What herd behavior can teach us about how we estimate work

This year I managed to finally read Nate Silver's book "The Signal and the Noise: Why So Many Predictions Fail -- but Some Don't". The concepts in the book will feel similar to any developer who's read up on or attended any agile session on estimating. In Chapter 11, Silver turns to looking at stock markets and why the modern market behavior has changed when compared to the market behavior of the past.

This furious velocity of trading is something fairly new. In the 1950s, the average share of common stock in an American company was held for about six years before being traded -- consistent with the idea that stocks are a long-term investment. By the 2000s, the velocity of trading had increased roughly twelvefold. Instead of being held for six years, the same share of stock was traded after just six months.

Silver takes this argument through the stock trading process and proposes that the modern investor, who uses someone else's money, is more likely to bet on companies and investments not based on the fundamentals but rather on what aligns their moves with the rest of their peers in the financial industry.

These statistics represent a potential complication for efficient-market hypothesis: when it's not your own money on the line but someone else's, your incentives may change. Under some circumstances, in fact, in may be quite rational for traders to take positions that lose money for their firms and their investors if it allows them to stay with the herd and reduces their chances of getting fired.

There is significant theoretical and empirical evidence for herding behavior among mutual funds and other institutional investors. "The answer as to why bubbles form", Blodget told me, "is that it's in everybody's interest to keep markets going up."

Herd behavior is something we're all familiar with outside of investing and stock markets. At some point in life, you made a decision to go along with a group, whether that was on where to go for dinner or what look would be "cool" this year in school. I'm sure everyone who's sat through a sprint planning session has also participated in herd behavior when it comes time to estimate each story or unit of work in the sprint.

Many agile practitioners would argue that their estimation techniques produce better results, be it planning poker or t-shirt sizing. While each technique uses a different scale for rating work against other work, they all share a common practice - public discussion and defense of everyone's estimate. In a recent project, estimates were taken and the lowest estimated value and highest estimated value were then called out to argue for why they thought their estimate was correct. Notice that we've now singled out two individuals and separated them from the herd of their peers. This discussion goes on until a consensus (e.g. people change their estimate) is reached among the team and the common estimate is then used.

In principal this sounds like an open discussion of those with the greatest discrepancy should start a conversation where the collective knowledge of group exposes the unknowns and clarifies the problem so a true estimate can be achieved. After sitting through a number of different agile implementations and estimating approaches, I don't think that goal is achieved. Instead, the team follows a herding behavior. This can manifest itself in a few different ways:

  1. The outliers seek to rejoin the herd. Even though they may have had honest and valid reasons for their estimate, they quickly abandon those opinions and resign to the majority estimate value. The reasons for concession may be mental fatigue from attending long planning meetings or it could be a lack of confidence in their own self to participate in the process.

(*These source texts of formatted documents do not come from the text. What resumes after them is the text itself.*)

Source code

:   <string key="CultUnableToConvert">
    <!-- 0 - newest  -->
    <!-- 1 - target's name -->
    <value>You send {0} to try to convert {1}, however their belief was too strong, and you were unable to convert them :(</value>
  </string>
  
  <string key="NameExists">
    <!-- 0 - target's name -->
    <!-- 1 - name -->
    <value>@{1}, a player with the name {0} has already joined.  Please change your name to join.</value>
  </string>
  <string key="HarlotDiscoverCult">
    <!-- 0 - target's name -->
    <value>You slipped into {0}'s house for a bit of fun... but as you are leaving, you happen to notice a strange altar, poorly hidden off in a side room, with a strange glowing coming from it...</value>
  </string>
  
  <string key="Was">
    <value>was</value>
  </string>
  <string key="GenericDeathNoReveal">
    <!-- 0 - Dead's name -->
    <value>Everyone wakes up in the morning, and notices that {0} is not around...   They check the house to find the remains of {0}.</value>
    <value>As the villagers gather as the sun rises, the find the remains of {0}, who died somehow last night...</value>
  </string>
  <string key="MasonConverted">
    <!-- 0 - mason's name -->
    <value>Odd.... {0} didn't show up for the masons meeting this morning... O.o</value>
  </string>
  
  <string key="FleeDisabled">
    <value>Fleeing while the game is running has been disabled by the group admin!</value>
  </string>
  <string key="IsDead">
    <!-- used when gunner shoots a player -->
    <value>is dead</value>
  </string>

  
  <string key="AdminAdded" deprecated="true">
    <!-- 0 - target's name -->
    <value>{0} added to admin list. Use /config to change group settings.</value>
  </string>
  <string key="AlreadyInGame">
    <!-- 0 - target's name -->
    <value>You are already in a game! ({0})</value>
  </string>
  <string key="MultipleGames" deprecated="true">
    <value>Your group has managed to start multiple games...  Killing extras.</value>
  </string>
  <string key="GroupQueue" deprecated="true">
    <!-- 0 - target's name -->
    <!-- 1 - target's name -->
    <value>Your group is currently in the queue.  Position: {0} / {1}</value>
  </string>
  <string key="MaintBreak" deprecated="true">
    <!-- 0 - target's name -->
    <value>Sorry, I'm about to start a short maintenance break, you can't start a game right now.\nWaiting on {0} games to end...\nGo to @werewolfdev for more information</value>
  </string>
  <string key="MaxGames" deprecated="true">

  2. The outliers, even after a lengthy discussion, refuse to change their opinion. At this point the lead then needs to make a decision to either ignore their opinion as an outlier or some other means of compromise - like picking the middle value. Even with valid points, the remaining members of the team might not change their estimates as they don't want to break away from the herd.

  3. Based on who one of the outliers is, the middle majority will quickly rejoin that individual. This mainly happens when one of the outliers is a senior engineer, lead or architect. There must be a reason why that individual picked their estimate simply based on their position within the company.

In each of these cases, the estimating principals that the group wisdom knows best breaks down into individuals steering and controlling the whole estimating process.

There might be other reasons for the herding behavior in estimating as well. Take a project that involves using some new, hot technology to build a product. Management is already skeptical but the team sold them on how easy it is to learn or how simple the work actually is. This means we start with a low estimate to gain project approval. As work proceeds, problems come up and deliverable slip. Management wants to revisit those estimates and work breakdown. The team is likely to herd together and keep the message to management upbeat - major bugs are "easy" to fix with low estimates. Why does the team do this? Well, it's in the best interest of everyone to keep the project going. If we had the honest conversation that we're using the wrong tech or that the problem is much harder, we risk project cancellation and missing out on that work.

There might not be an easy solution to the bias that herding introduces to estimating. As facilitators of these planning meetings, we need to be aware that the process for many will be more comfortable if they ignore real facts that would impact the work and simply align with their peers. Making the whole process more inclusive of these outlining opinions should be the goal. We also need to identify when titles may be driving the process and address that issue through smaller group sessions without those individuals at first, adding their opinion in later. Simple async web systems that allow offline estimating and present anonymous interaction could be an interesting thing to study.